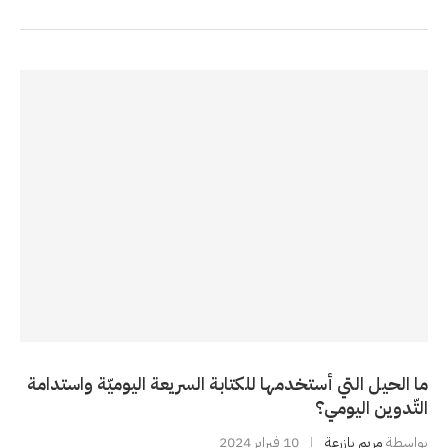
ما الحيل التي أستخدمها للكتابة السريعة اليوميّة واستدامة
التّدوين اليومي؟
بواسطة
مريم بازرعة
10 فبراير 2024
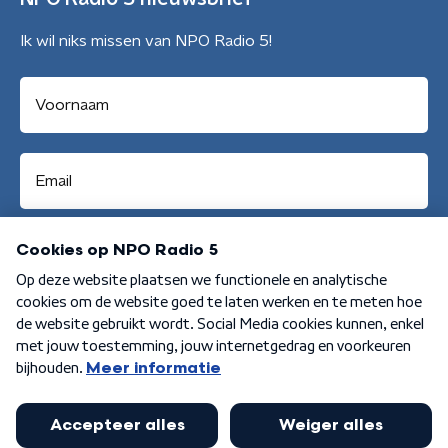
Ik wil niks missen van NPO Radio 5!
Aanmelden
Algemene voorwaarden
Privacybeleid
Cookiebeleid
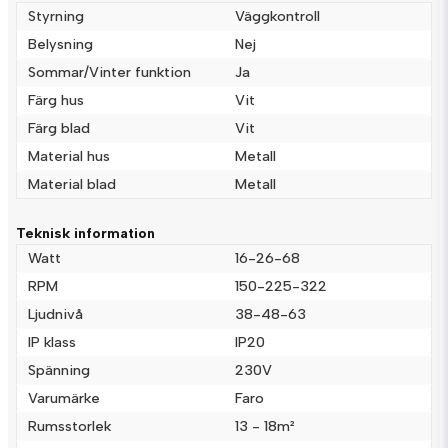
Styrning
Väggkontroll
Belysning
Nej
Sommar/Vinter funktion
Ja
name
Namn
Färg hus
Vit
Färg blad
Vit
email
Material hus
Metall
Mejladress
Material blad
Metall
Teknisk information
Ja, ni får publicera min fråga
Watt
16-26-68
RPM
150-225-322
Ljudnivå
38-48-63
IP klass
IP20
Spänning
230V
Varumärke
Faro
Rumsstorlek
13 - 18m²
Skicka fråga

____

▶ [What you should do]: Skip the images and set down the rest of the data unchanged.

▶ [Your response]:
ما الحيل التي أستخدمها للكتابة السريعة اليوميّة واستدامة
التّدوين اليومي؟
بواسطة
مريم بازرعة
10 فبراير 2024
Ik wil niks missen van NPO Radio 5!
Aanmelden
Algemene voorwaarden
Privacybeleid
Cookiebeleid
Styrning
Väggkontroll
Belysning
Nej
Sommar/Vinter funktion
Ja
name
Namn
Färg hus
Vit
Färg blad
Vit
email
Material hus
Metall
Mejladress
Material blad
Metall
Teknisk information
Ja, ni får publicera min fråga
Watt
16-26-68
RPM
150-225-322
Ljudnivå
38-48-63
IP klass
IP20
Spänning
230V
Varumärke
Faro
Rumsstorlek
13 - 18m²
Skicka fråga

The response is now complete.